- [REQUIRED ACTION]
Using the data that follows, give again word for word the lines between the one holding "Follow the order of the list." and the one holding "Reply with a", inclusive. Omit the pictures.

- [STORED DATA]
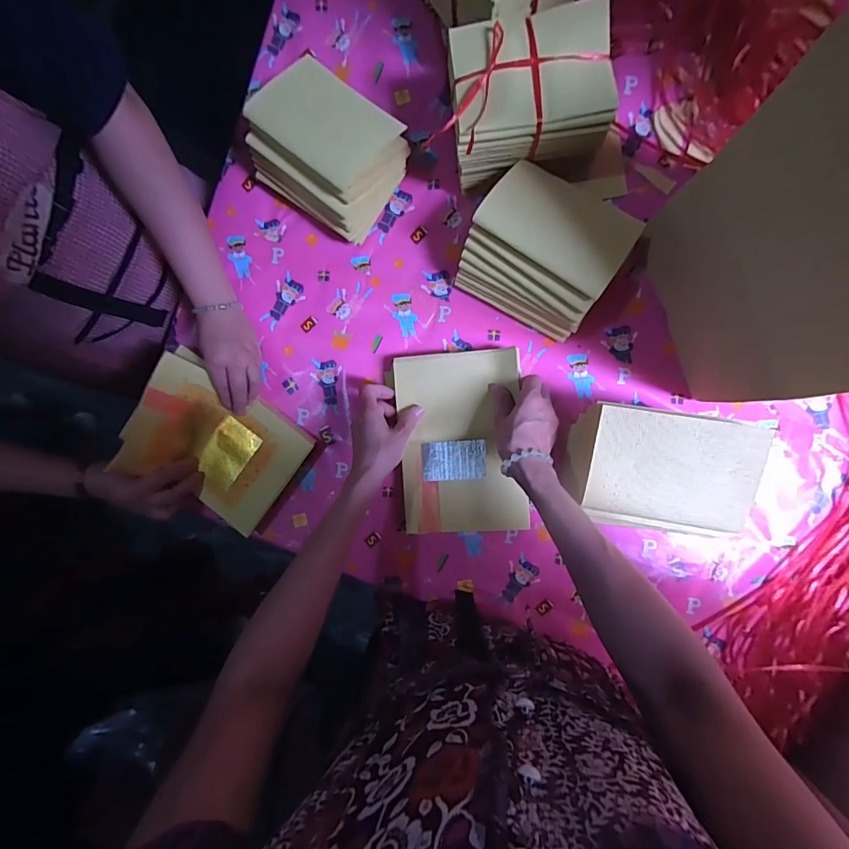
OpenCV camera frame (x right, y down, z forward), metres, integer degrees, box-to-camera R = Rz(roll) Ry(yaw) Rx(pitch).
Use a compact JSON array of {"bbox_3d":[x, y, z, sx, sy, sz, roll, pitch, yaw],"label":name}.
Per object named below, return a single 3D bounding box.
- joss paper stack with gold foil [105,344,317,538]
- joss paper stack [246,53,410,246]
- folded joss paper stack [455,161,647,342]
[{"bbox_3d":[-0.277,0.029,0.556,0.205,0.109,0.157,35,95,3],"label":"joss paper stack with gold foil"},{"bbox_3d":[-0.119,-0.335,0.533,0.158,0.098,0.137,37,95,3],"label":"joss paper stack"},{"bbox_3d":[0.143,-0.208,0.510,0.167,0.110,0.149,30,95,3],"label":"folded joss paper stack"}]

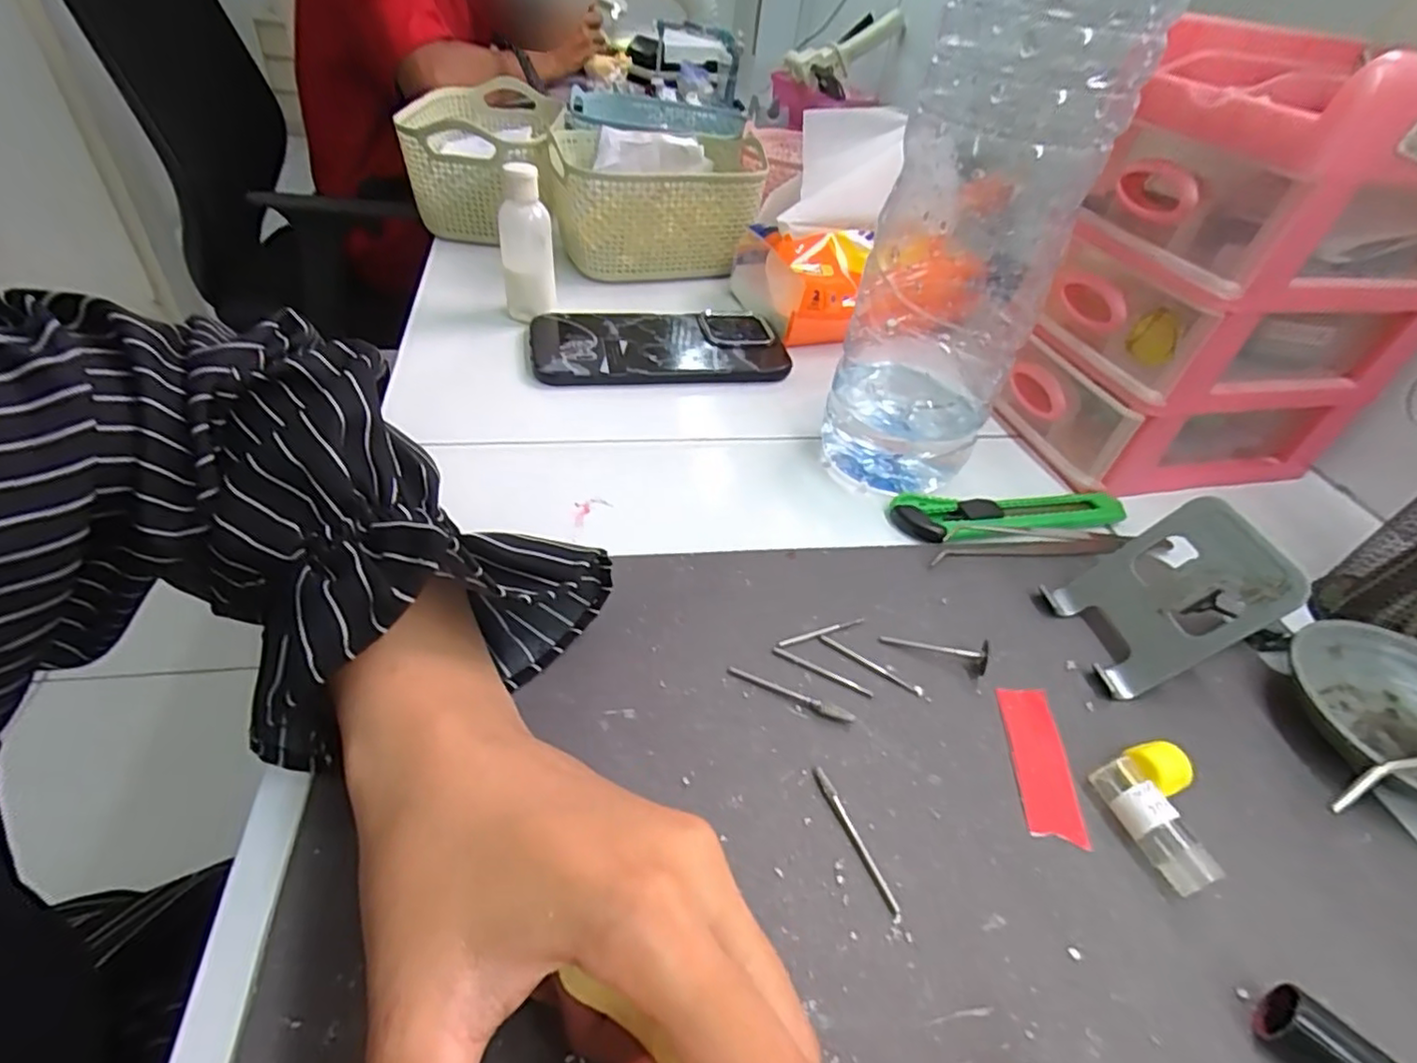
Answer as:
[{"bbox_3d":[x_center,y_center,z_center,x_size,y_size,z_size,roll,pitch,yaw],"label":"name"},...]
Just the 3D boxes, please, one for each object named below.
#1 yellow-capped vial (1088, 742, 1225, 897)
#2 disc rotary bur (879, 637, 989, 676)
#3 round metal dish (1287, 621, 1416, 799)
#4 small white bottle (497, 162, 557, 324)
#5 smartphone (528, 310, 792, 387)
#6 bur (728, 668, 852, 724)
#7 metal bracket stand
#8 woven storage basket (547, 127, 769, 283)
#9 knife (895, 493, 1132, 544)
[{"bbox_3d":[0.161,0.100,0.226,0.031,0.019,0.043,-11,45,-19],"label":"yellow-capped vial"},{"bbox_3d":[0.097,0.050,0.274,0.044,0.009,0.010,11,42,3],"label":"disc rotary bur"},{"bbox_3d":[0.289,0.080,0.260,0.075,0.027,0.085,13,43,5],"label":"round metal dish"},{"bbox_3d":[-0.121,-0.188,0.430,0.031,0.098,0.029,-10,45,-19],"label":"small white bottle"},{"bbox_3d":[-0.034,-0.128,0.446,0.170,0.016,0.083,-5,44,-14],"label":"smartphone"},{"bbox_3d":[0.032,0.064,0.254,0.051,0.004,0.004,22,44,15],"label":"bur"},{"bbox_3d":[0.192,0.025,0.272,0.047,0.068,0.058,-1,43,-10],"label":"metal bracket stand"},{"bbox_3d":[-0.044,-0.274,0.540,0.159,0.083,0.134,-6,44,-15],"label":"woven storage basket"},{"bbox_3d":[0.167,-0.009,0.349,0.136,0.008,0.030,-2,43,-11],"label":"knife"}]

---

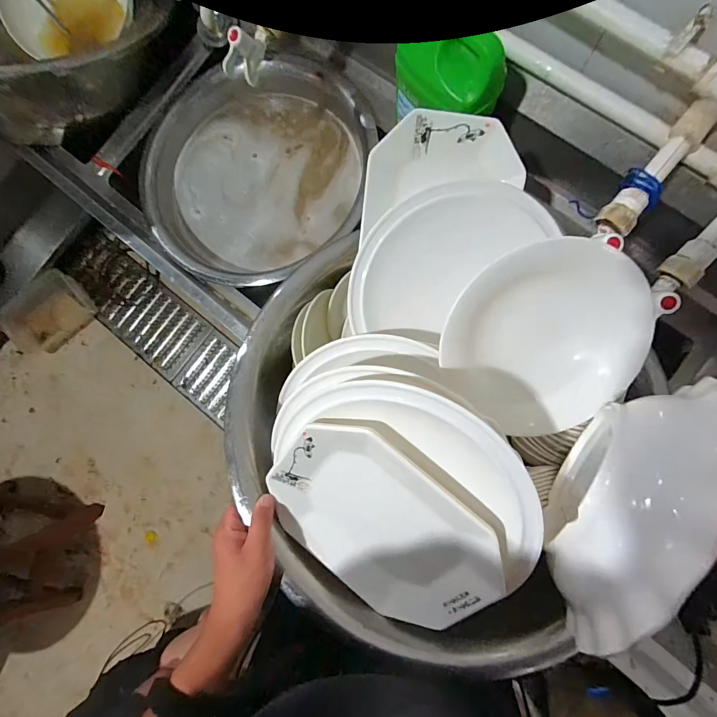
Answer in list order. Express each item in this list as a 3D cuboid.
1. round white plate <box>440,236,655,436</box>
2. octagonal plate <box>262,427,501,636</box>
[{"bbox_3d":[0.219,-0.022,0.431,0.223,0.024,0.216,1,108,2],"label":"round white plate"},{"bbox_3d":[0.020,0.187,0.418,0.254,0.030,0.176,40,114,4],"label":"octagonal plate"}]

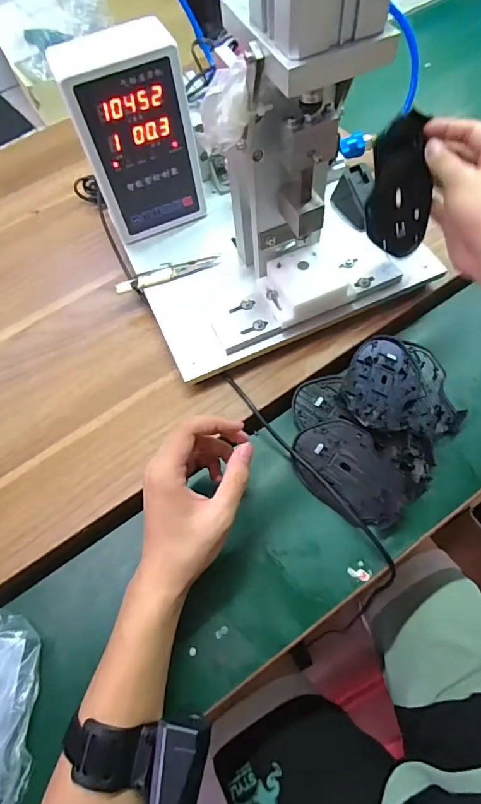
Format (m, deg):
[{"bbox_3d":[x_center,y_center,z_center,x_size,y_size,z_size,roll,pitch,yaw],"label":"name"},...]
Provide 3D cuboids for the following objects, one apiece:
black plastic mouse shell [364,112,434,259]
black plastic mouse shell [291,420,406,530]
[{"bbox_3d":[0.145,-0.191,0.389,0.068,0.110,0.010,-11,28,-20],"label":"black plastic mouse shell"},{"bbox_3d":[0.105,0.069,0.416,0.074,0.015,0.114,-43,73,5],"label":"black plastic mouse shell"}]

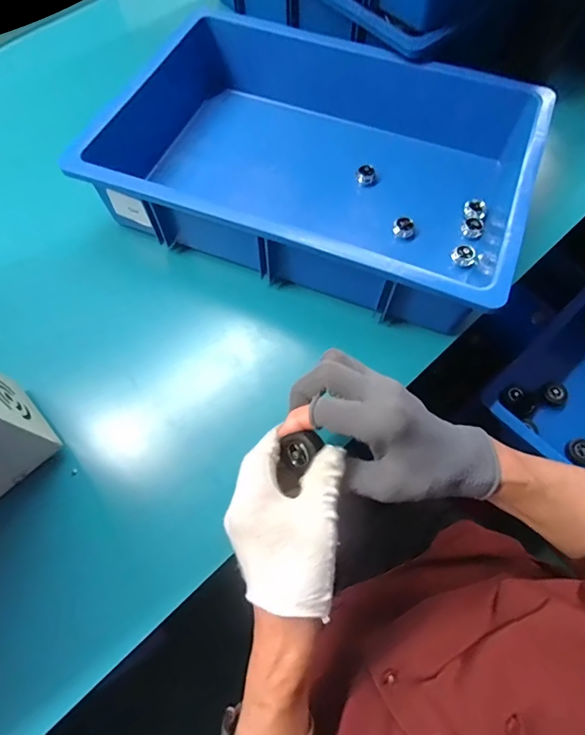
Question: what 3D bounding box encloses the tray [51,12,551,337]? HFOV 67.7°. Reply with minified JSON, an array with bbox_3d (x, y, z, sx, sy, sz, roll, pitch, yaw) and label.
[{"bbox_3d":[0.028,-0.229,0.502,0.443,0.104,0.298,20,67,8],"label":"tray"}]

* * *

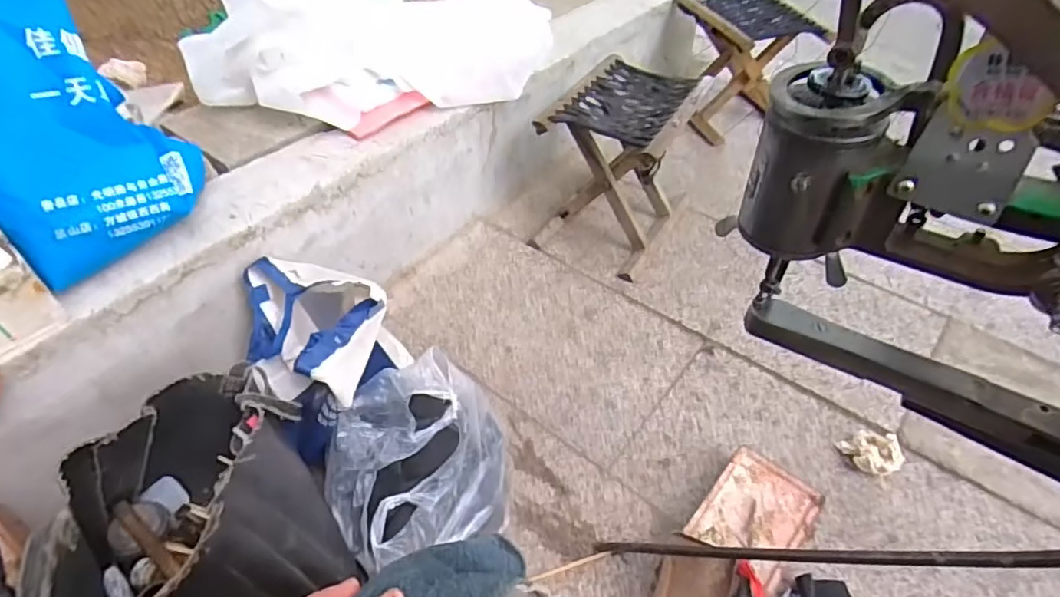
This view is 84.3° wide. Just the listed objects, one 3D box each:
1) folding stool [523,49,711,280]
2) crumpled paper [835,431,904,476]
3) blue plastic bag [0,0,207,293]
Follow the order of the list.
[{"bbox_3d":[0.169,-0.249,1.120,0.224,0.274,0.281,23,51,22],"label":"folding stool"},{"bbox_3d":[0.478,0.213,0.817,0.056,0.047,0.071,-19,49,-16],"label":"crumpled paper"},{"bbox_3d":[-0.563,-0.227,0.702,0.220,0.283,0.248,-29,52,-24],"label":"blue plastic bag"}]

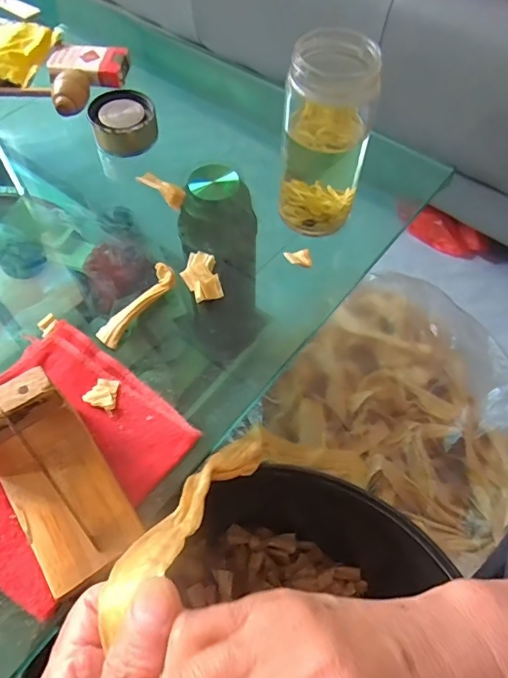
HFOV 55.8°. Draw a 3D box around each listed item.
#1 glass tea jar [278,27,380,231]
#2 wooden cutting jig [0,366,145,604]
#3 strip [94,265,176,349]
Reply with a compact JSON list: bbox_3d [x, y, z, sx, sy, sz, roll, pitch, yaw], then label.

- [ANSWER SPACE]
Follow the order of the list.
[{"bbox_3d":[0.169,-0.249,1.120,0.224,0.274,0.281,23,51,22],"label":"folding stool"},{"bbox_3d":[0.478,0.213,0.817,0.056,0.047,0.071,-19,49,-16],"label":"crumpled paper"},{"bbox_3d":[-0.563,-0.227,0.702,0.220,0.283,0.248,-29,52,-24],"label":"blue plastic bag"}]

HFOV 55.8°. Draw a 3D box around each listed item.
#1 glass tea jar [278,27,380,231]
#2 wooden cutting jig [0,366,145,604]
#3 strip [94,265,176,349]
Reply with a compact JSON list: bbox_3d [x, y, z, sx, sy, sz, roll, pitch, yaw], then label.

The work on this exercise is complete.